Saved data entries
====

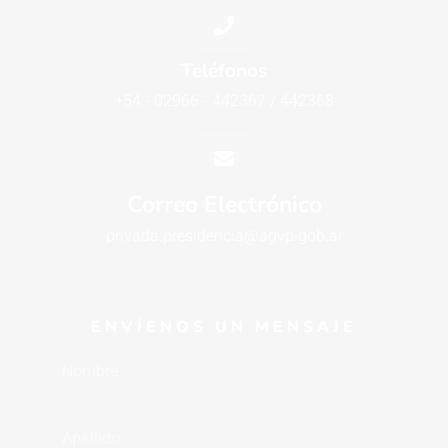
Teléfonos
+54 - 02966 - 442367 / 442368
Correo Electrónico
privada.presidencia@agvp.gob.ar
ENVÍENOS UN MENSAJE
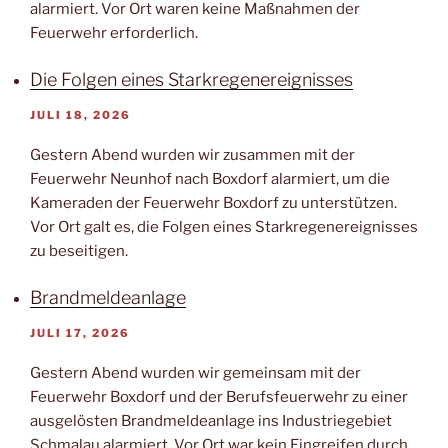
alarmiert. Vor Ort waren keine Maßnahmen der
Feuerwehr erforderlich.
Die Folgen eines Starkregenereignisses
JULI 18, 2026
Gestern Abend wurden wir zusammen mit der
Feuerwehr Neunhof nach Boxdorf alarmiert, um die
Kameraden der Feuerwehr Boxdorf zu unterstützen.
Vor Ort galt es, die Folgen eines Starkregenereignisses
zu beseitigen.
Brandmeldeanlage
JULI 17, 2026
Gestern Abend wurden wir gemeinsam mit der
Feuerwehr Boxdorf und der Berufsfeuerwehr zu einer
ausgelösten Brandmeldeanlage ins Industriegebiet
Schmalau alarmiert. Vor Ort war kein Eingreifen durch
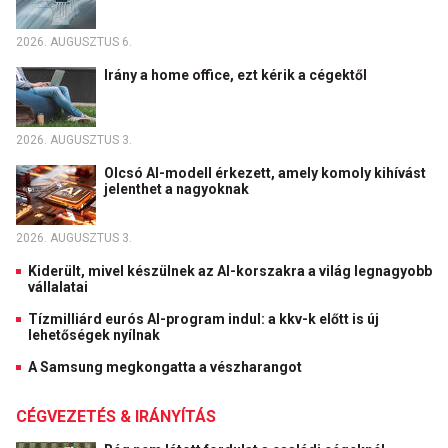
2026. AUGUSZTUS 6.
Irány a home office, ezt kérik a cégektől
2026. AUGUSZTUS 3.
Olcsó AI-modell érkezett, amely komoly kihívást
jelenthet a nagyoknak
2026. AUGUSZTUS 3.
Kiderült, mivel készülnek az AI-korszakra a világ legnagyobb
vállalatai
Tízmilliárd eurós AI-program indul: a kkv-k előtt is új
lehetőségek nyílnak
A Samsung megkongatta a vészharangot
CÉGVEZETÉS & IRÁNYÍTÁS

====

* YOUR INSTRUCTIONS:
Go through the data above and copy each line in which "Feuerwehr" appears.

* EXERCISE RESPONSE:
Feuerwehr erforderlich.
Feuerwehr Neunhof nach Boxdorf alarmiert, um die
Kameraden der Feuerwehr Boxdorf zu unterstützen.
Feuerwehr Boxdorf und der Berufsfeuerwehr zu einer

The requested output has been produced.